[AIM OF THE TASK] Copy the text in the material below line for line, keeping every word, number, and symbol unchanged, and leave the pictures out of your answer.

== Segment start ==

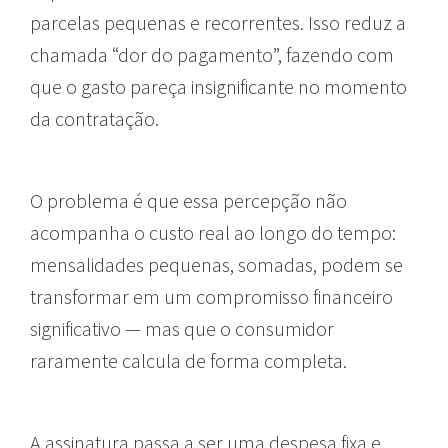
parcelas pequenas e recorrentes. Isso reduz a
chamada “dor do pagamento”, fazendo com
que o gasto pareça insignificante no momento
da contratação.
O problema é que essa percepção não
acompanha o custo real ao longo do tempo:
mensalidades pequenas, somadas, podem se
transformar em um compromisso financeiro
significativo — mas que o consumidor
raramente calcula de forma completa.
A assinatura passa a ser uma despesa fixa e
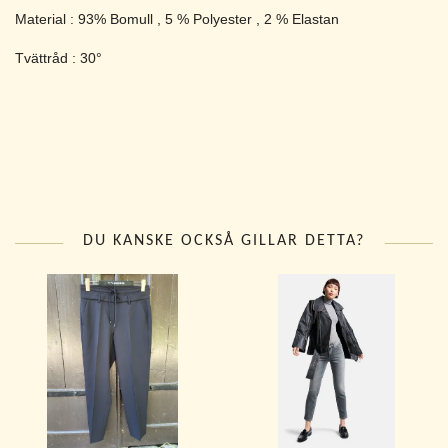
Material : 93% Bomull , 5 % Polyester , 2 % Elastan
Tvättråd : 30°
DU KANSKE OCKSÅ GILLAR DETTA?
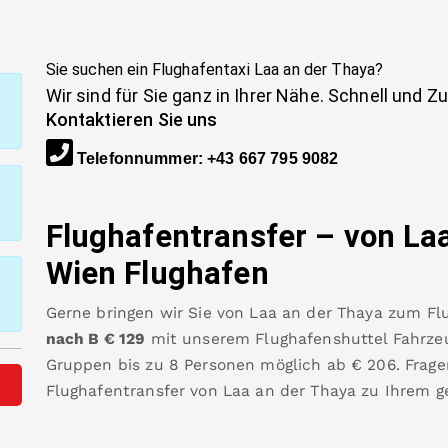
Sie suchen ein Flughafentaxi
Laa an der Thaya
?
Wir sind für Sie ganz in Ihrer Nähe. Schnell und Z
Kontaktieren Sie uns
Telefonnummer
:
+43 667 795 9082
Flughafentransfer – von
La
Wien Flughafen
Gerne bringen wir Sie von
Laa an der Thaya
zum
Fl
nach B
€
129
mit unserem Flughafenshuttel Fahrzeug
Gruppen bis zu 8 Personen möglich ab €
206
.
Frage
Flughafentransfer von
Laa an der Thaya
zu Ihrem g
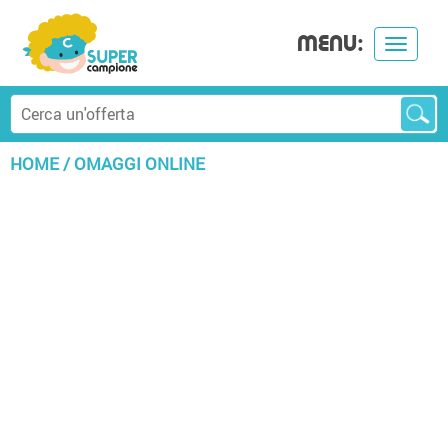
MENU:
Toggle
navigat
HOME
/
OMAGGI ONLINE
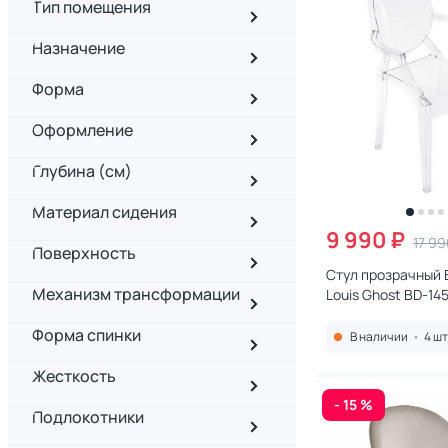
Тип помещения
Назначение
Форма
Оформление
Глубина (см)
Материал сидения
9 990 ₽
17 99
Поверхность
Стул прозрачный 
Механизм трансформации
Louis Ghost BD-14
Форма спинки
В наличии
•
4 шт
Жесткость
- 15 %
Подлокотники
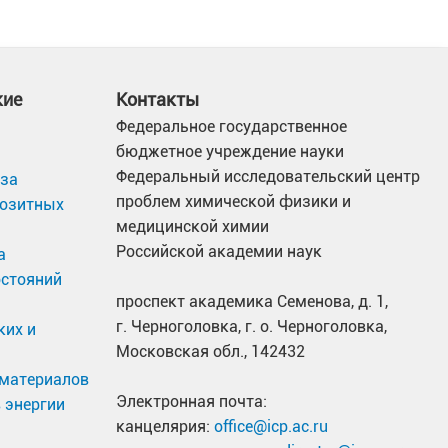
кие
Контакты
Федеральное государственное
бюджетное учреждение науки
Федеральный исследовательский центр
иза
проблем химической физики и
позитных
медицинской химии
Российской академии наук
а
остояний
проспект академика Семенова, д. 1,
г. Черноголовка, г. о. Черноголовка,
ких и
Московская обл., 142432
материалов
Электронная почта:
 энергии
канцелярия:
office@icp.ac.ru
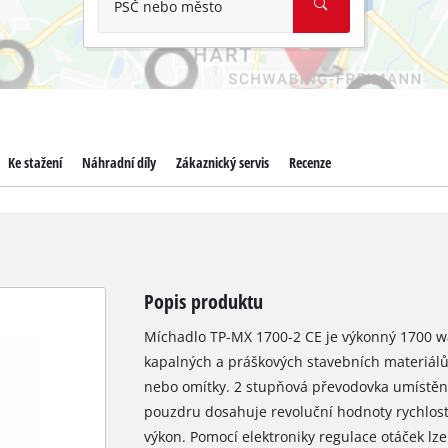
PSČ nebo město
Ke stažení
Náhradní díly
Zákaznický servis
Recenze
Popis produktu
Míchadlo TP-MX 1700-2 CE je výkonný 1700 w
kapalných a práškových stavebních materiálů, 
nebo omítky. 2 stupňová převodovka umístěn
pouzdru dosahuje revoluční hodnoty rychlost
výkon. Pomocí elektroniky regulace otáček lz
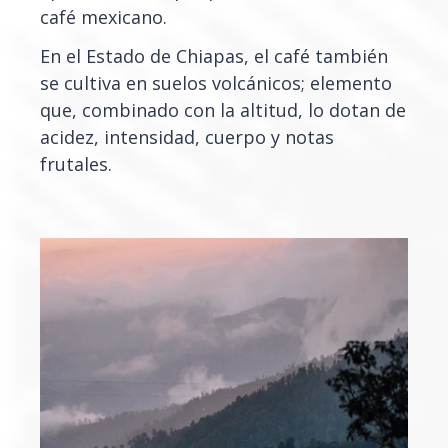
café mexicano.
En el Estado de Chiapas, el café también
se cultiva en suelos volcánicos; elemento
que, combinado con la altitud, lo dotan de
acidez, intensidad, cuerpo y notas
frutales.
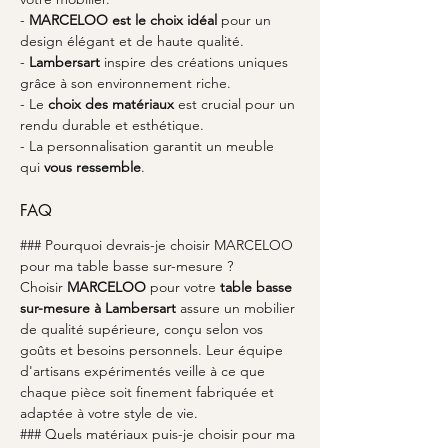
- 
MARCELOO est le choix idéal
 pour un 
design élégant et de haute qualité.
- 
Lambersart
 inspire des créations uniques 
grâce à son environnement riche.
- Le 
choix des matériaux
 est crucial pour un 
rendu durable et esthétique.
- La personnalisation garantit un meuble 
qui 
vous ressemble
.
FAQ
### Pourquoi devrais-je choisir MARCELOO 
pour ma table basse sur-mesure ?
Choisir 
MARCELOO
 pour votre 
table basse 
sur-mesure à Lambersart
 assure un mobilier 
de qualité supérieure, conçu selon vos 
goûts et besoins personnels. Leur équipe 
d'artisans expérimentés veille à ce que 
chaque pièce soit finement fabriquée et 
adaptée à votre style de vie.
### Quels matériaux puis-je choisir pour ma 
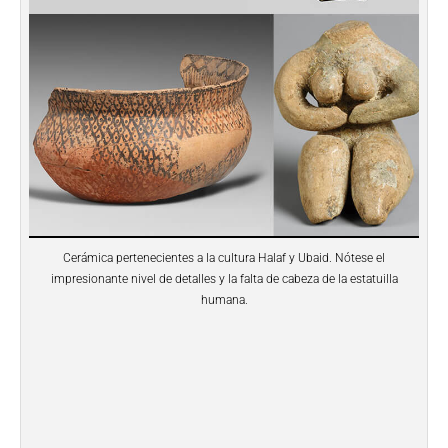
Cerámica pertenecientes a la cultura Halaf y Ubaid. Nótese el
impresionante nivel de detalles y la falta de cabeza de la estatuilla
humana.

== Segment end ==

[ANSWER SPACE]
parcelas pequenas e recorrentes. Isso reduz a
chamada “dor do pagamento”, fazendo com
que o gasto pareça insignificante no momento
da contratação.
O problema é que essa percepção não
acompanha o custo real ao longo do tempo:
mensalidades pequenas, somadas, podem se
transformar em um compromisso financeiro
significativo — mas que o consumidor
raramente calcula de forma completa.
A assinatura passa a ser uma despesa fixa e
Material : 93% Bomull , 5 % Polyester , 2 % Elastan
Tvättråd : 30°
DU KANSKE OCKSÅ GILLAR DETTA?
Sie suchen ein Flughafentaxi
Laa an der Thaya
?
Wir sind für Sie ganz in Ihrer Nähe. Schnell und Z
Kontaktieren Sie uns
Telefonnummer
:
+43 667 795 9082
Flughafentransfer – von
La
Wien Flughafen
Gerne bringen wir Sie von
Laa an der Thaya
zum
Fl
nach B
€
129
mit unserem Flughafenshuttel Fahrzeug
Gruppen bis zu 8 Personen möglich ab €
206
.
Frage
Flughafentransfer von
Laa an der Thaya
zu Ihrem g
MENU:
Toggle
navigat
HOME
/
OMAGGI ONLINE
Тип помещения
Назначение
Форма
Оформление
Глубина (см)
Материал сидения
9 990 ₽
17 99
Поверхность
Стул прозрачный 
Механизм трансформации
Louis Ghost BD-14
Форма спинки
В наличии
•
4 шт
Жесткость
- 15 %
Подлокотники
кие
Контакты
Федеральное государственное
бюджетное учреждение науки
Федеральный исследовательский центр
иза
проблем химической физики и
позитных
медицинской химии
Российской академии наук
а
остояний
проспект академика Семенова, д. 1,
г. Черноголовка, г. о. Черноголовка,
ких и
Московская обл., 142432
материалов
Электронная почта:
 энергии
канцелярия:
office@icp.ac.ru
PSČ nebo město
Ke stažení
Náhradní díly
Zákaznický servis
Recenze
Popis produktu
Míchadlo TP-MX 1700-2 CE je výkonný 1700 w
kapalných a práškových stavebních materiálů, 
nebo omítky. 2 stupňová převodovka umístěn
pouzdru dosahuje revoluční hodnoty rychlost
výkon. Pomocí elektroniky regulace otáček lz
café mexicano.
En el Estado de Chiapas, el café también
se cultiva en suelos volcánicos; elemento
que, combinado con la altitud, lo dotan de
acidez, intensidad, cuerpo y notas
frutales.
- 
MARCELOO est le choix idéal
 pour un 
design élégant et de haute qualité.
- 
Lambersart
 inspire des créations uniques 
grâce à son environnement riche.
- Le 
choix des matériaux
 est crucial pour un 
rendu durable et esthétique.
- La personnalisation garantit un meuble 
qui 
vous ressemble
.
FAQ
### Pourquoi devrais-je choisir MARCELOO 
pour ma table basse sur-mesure ?
Choisir 
MARCELOO
 pour votre 
table basse 
sur-mesure à Lambersart
 assure un mobilier 
de qualité supérieure, conçu selon vos 
goûts et besoins personnels. Leur équipe 
d'artisans expérimentés veille à ce que 
chaque pièce soit finement fabriquée et 
adaptée à votre style de vie.
### Quels matériaux puis-je choisir pour ma 
Cerámica pertenecientes a la cultura Halaf y Ubaid. Nótese el
impresionante nivel de detalles y la falta de cabeza de la estatuilla
humana.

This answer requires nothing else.